▸ **Task inputs**:
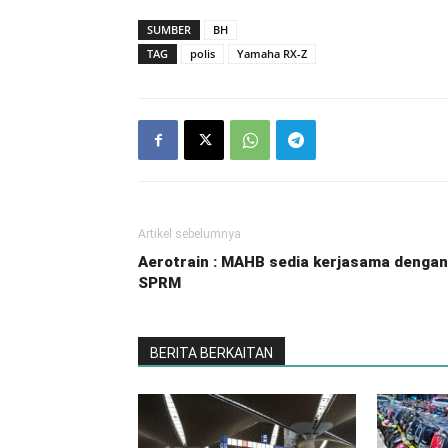
SUMBER
BH
TAG
polis
Yamaha RX-Z
Artikel sebelumnya
Aerotrain : MAHB sedia kerjasama dengan
SPRM
BERITA BERKAITAN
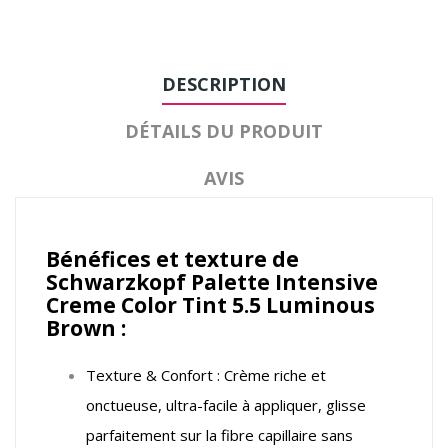
DESCRIPTION
DÉTAILS DU PRODUIT
AVIS
Bénéfices et texture de
Schwarzkopf Palette Intensive
Creme Color Tint 5.5 Luminous
Brown :
Texture & Confort : Crème riche et
onctueuse, ultra-facile à appliquer, glisse
parfaitement sur la fibre capillaire sans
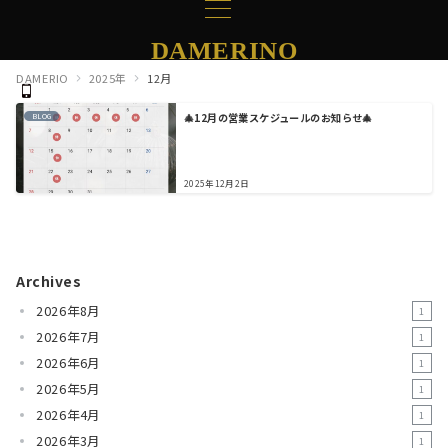
DAMERINO
DAMERIO
2025年
12月
🎄12月の営業スケジュールのお知らせ🎄
BLOG
2025年12月2日
Archives
2026年8月
1
2026年7月
1
2026年6月
1
2026年5月
1
2026年4月
1
2026年3月
1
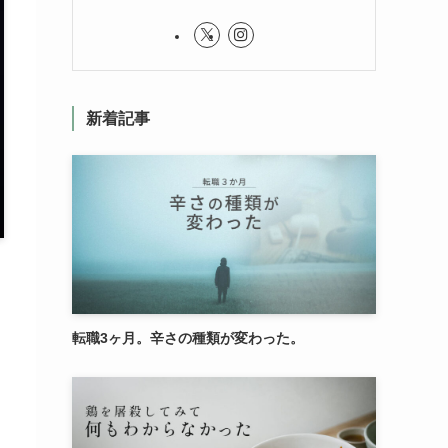
新着記事
転職3ヶ月。辛さの種類が変わった。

▸ **Goal of the exercise**:
No pictures belong in the copy. Repeat the entries exactly.

▸ **Response to the task**:
SUMBER
BH
TAG
polis
Yamaha RX-Z
Artikel sebelumnya
Aerotrain : MAHB sedia kerjasama dengan
SPRM
BERITA BERKAITAN
DESCRIPTION
DÉTAILS DU PRODUIT
AVIS
Bénéfices et texture de
Schwarzkopf Palette Intensive
Creme Color Tint 5.5 Luminous
Brown :
Texture & Confort : Crème riche et
onctueuse, ultra-facile à appliquer, glisse
parfaitement sur la fibre capillaire sans
DAMERINO
DAMERIO
2025年
12月
🎄12月の営業スケジュールのお知らせ🎄
BLOG
2025年12月2日
Archives
2026年8月
1
2026年7月
1
2026年6月
1
2026年5月
1
2026年4月
1
2026年3月
1
新着記事
転職3ヶ月。辛さの種類が変わった。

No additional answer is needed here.